The weakness of Judge .Cowen’s position is further illustrated by a not unrealistic hypothetical. Assume that applicable state law requires that all law enforcement officers be at least 21 years of age. May an 18-year old female applicant, whose application for employment with a township police department was denied, proceed to trial on the strength of evidence that the Township Police,Chief has openly expressed his view that women should not be hired as police officers because they do not have the strength necessary to do the work required by the police department? I would suggest that the only rational answer is no. The hypothetical situation is not dissimilar to that here — a remark has been made that can be deemed evidence of discriminatory motive and the plaintiff fails to satisfy an objective qualification for the position. I do not believe that Congress anticipated that a plaintiff who patently failed to show that s/he has the minimum qualifications for the position could proceed to trial because of the Civil Rights Act of 1991.
Because Hankins failed to satisfy an objective qualification for the Program Director position, I would affirm.
. There is no reason for the majority to be mystified by this assertion. Because of the pendency of this lawsuit, the City was understandably reluctant to find a permanent replacement. Jesse Milan was never employed by the City, having been on loan from Temple University. The other two individuals referred to by the majority, Patricia Bass and Joseph Cronauer, were hired on a contract basis. None of these individuals were hired at time Hankins had applied or Scott had been given the position.

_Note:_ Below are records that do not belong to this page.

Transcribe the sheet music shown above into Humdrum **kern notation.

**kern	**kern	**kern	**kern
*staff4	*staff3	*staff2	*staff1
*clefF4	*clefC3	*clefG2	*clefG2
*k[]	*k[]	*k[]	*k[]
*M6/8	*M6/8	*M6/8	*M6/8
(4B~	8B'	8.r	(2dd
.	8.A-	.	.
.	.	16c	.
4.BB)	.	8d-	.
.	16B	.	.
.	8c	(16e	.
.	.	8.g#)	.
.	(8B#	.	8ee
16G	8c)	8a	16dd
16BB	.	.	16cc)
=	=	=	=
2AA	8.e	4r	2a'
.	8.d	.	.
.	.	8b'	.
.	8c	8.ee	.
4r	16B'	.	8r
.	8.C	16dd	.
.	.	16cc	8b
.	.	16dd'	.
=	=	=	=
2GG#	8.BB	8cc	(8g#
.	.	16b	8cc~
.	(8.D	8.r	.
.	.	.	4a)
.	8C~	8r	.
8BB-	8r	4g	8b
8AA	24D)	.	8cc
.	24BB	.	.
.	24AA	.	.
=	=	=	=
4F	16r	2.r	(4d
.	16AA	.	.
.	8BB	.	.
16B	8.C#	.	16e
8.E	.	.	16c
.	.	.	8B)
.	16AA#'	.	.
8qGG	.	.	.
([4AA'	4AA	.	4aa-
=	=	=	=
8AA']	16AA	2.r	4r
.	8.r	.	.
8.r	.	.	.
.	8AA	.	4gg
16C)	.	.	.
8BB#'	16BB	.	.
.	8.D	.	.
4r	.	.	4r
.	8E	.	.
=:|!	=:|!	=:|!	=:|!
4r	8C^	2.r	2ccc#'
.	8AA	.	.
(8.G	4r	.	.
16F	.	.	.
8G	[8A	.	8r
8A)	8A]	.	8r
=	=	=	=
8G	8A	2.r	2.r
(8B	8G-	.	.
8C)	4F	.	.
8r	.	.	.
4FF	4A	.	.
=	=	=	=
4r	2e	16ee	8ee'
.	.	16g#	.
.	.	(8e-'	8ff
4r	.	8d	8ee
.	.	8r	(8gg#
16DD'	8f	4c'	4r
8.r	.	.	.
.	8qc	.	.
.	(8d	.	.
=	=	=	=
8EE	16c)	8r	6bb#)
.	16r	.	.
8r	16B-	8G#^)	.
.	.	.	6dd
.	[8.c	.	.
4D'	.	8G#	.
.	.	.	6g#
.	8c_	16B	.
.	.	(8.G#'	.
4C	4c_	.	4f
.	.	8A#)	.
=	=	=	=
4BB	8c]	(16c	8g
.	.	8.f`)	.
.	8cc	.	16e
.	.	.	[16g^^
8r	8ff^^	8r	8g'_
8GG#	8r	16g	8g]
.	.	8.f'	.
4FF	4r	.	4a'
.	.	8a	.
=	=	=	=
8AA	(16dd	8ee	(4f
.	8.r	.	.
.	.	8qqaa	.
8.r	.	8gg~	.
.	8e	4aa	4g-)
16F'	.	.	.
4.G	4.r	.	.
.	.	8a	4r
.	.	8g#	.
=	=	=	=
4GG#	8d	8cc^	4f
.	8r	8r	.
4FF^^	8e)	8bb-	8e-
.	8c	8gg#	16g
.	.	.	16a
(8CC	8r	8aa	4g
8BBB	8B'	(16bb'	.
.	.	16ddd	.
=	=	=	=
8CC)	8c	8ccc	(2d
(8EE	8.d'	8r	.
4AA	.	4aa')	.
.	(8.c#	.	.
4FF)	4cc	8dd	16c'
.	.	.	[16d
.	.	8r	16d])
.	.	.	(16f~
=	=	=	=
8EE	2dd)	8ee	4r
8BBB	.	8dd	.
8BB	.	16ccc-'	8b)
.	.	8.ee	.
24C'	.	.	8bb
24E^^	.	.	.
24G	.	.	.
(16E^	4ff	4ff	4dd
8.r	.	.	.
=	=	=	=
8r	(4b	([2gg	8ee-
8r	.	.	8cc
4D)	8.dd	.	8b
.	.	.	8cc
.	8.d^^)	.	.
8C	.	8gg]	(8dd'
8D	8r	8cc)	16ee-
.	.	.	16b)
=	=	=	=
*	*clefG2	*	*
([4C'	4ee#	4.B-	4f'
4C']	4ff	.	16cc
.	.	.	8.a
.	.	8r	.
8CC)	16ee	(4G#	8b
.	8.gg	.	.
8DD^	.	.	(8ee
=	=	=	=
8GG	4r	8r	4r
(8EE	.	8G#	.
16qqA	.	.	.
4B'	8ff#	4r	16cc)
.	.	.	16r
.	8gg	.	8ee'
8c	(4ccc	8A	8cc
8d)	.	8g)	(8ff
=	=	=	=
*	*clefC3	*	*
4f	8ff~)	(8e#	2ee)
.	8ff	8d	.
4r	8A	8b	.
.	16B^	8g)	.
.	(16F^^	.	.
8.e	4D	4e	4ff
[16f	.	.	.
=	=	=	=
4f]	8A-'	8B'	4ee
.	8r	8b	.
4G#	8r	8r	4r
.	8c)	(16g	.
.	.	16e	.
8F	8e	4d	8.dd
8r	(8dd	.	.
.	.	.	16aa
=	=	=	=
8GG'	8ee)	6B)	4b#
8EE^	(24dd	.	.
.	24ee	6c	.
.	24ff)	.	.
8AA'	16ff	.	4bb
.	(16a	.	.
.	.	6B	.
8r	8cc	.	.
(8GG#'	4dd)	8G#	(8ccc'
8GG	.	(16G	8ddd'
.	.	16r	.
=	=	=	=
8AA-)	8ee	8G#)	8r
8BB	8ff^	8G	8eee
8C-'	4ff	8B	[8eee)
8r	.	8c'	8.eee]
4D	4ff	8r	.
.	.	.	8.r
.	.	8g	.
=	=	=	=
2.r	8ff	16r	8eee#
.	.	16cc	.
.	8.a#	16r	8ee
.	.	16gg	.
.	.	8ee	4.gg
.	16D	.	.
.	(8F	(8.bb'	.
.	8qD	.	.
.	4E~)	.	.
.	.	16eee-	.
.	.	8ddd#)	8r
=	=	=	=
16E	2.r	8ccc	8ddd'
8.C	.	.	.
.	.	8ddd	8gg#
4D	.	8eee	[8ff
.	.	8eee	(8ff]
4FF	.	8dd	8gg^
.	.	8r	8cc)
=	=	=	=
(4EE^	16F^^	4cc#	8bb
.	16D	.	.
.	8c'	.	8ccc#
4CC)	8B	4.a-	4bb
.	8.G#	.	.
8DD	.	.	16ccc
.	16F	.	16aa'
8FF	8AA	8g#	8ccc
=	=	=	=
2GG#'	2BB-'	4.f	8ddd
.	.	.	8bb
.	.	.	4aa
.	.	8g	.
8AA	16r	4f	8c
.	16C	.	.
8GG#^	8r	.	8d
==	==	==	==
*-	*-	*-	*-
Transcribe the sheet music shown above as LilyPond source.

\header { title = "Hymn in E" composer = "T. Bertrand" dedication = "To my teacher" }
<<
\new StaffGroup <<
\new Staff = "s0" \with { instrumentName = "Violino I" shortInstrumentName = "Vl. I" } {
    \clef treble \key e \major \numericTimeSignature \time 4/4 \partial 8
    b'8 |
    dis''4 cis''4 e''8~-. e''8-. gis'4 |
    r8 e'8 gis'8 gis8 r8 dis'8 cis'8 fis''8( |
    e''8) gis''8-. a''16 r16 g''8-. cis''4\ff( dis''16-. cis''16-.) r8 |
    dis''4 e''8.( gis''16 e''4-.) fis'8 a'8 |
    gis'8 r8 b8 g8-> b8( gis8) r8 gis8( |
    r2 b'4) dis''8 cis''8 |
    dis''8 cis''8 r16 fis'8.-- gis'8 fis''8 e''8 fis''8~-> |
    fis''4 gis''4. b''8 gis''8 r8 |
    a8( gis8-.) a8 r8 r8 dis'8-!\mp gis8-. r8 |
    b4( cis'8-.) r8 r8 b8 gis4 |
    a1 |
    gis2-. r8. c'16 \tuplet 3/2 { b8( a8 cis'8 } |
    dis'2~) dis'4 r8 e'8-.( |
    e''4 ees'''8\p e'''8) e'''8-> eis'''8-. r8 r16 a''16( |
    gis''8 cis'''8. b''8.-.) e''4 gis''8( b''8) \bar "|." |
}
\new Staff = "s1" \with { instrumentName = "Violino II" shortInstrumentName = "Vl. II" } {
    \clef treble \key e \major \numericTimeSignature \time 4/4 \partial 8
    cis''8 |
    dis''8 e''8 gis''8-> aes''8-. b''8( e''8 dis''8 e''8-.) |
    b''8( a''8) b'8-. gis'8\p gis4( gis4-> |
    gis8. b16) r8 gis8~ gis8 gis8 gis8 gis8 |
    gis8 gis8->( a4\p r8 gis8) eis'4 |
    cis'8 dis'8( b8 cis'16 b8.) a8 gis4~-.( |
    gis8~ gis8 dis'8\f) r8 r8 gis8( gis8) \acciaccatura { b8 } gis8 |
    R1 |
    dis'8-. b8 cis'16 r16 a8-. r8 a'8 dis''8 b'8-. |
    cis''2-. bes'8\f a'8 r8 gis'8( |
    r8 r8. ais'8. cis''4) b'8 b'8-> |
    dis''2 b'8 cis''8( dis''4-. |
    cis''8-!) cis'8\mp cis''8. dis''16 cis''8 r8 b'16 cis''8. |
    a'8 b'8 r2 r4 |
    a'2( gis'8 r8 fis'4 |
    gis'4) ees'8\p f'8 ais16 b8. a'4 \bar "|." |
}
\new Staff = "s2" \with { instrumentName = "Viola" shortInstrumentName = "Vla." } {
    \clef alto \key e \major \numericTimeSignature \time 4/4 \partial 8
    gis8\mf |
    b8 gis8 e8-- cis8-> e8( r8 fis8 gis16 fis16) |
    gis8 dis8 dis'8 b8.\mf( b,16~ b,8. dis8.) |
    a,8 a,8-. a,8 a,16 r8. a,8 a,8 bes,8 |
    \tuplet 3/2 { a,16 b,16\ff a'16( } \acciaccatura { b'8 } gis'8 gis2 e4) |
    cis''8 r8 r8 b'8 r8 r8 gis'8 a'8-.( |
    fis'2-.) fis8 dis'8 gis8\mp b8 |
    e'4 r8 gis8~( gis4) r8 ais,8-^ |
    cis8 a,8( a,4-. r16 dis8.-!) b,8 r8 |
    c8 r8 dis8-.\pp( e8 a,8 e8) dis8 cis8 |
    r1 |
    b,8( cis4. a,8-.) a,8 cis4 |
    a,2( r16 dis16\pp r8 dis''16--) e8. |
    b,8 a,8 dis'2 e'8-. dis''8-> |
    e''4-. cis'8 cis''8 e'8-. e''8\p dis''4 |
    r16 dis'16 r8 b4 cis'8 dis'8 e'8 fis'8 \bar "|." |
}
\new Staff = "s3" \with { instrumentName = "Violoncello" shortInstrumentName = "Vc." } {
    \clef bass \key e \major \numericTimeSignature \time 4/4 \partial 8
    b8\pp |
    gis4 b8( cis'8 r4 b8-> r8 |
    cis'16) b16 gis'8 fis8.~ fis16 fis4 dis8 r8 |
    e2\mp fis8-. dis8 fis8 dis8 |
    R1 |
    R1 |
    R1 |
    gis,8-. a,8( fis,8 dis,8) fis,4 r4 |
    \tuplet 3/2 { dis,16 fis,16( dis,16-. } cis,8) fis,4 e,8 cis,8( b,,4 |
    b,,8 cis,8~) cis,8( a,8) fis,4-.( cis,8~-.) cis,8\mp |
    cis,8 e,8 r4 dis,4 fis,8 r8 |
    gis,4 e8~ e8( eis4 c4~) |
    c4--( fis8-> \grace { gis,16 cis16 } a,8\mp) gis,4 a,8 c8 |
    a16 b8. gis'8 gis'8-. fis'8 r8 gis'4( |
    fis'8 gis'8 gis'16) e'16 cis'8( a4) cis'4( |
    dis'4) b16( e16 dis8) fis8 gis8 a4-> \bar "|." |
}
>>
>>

. Another decision targeted, Wards Cove v. Atonio, 490 U.S. 642, 109 S.Ct. 2115, 104 L.Ed.2d 733 (1989), was viewed as retreating from the disparate impact decision in Griggs v. Duke Power Co., 401 U.S. 424, 91 S.Ct. 849, 28 L.Ed.2d 158 (1971), and Albemarle Paper Co. v. Moody, 422 U.S. 405, 95 S.Ct. 2362, 45 L.Ed.2d 280 (1975), by placing the burden on the plaintiff to demonstrate which criteria within a multi-factor employment practice have a disparate impact. Section 105 of the 1991 Act sought to restore the business necessity defense to its pre-Wards Cove status by amending 42 U.S.C. § 2000e-2.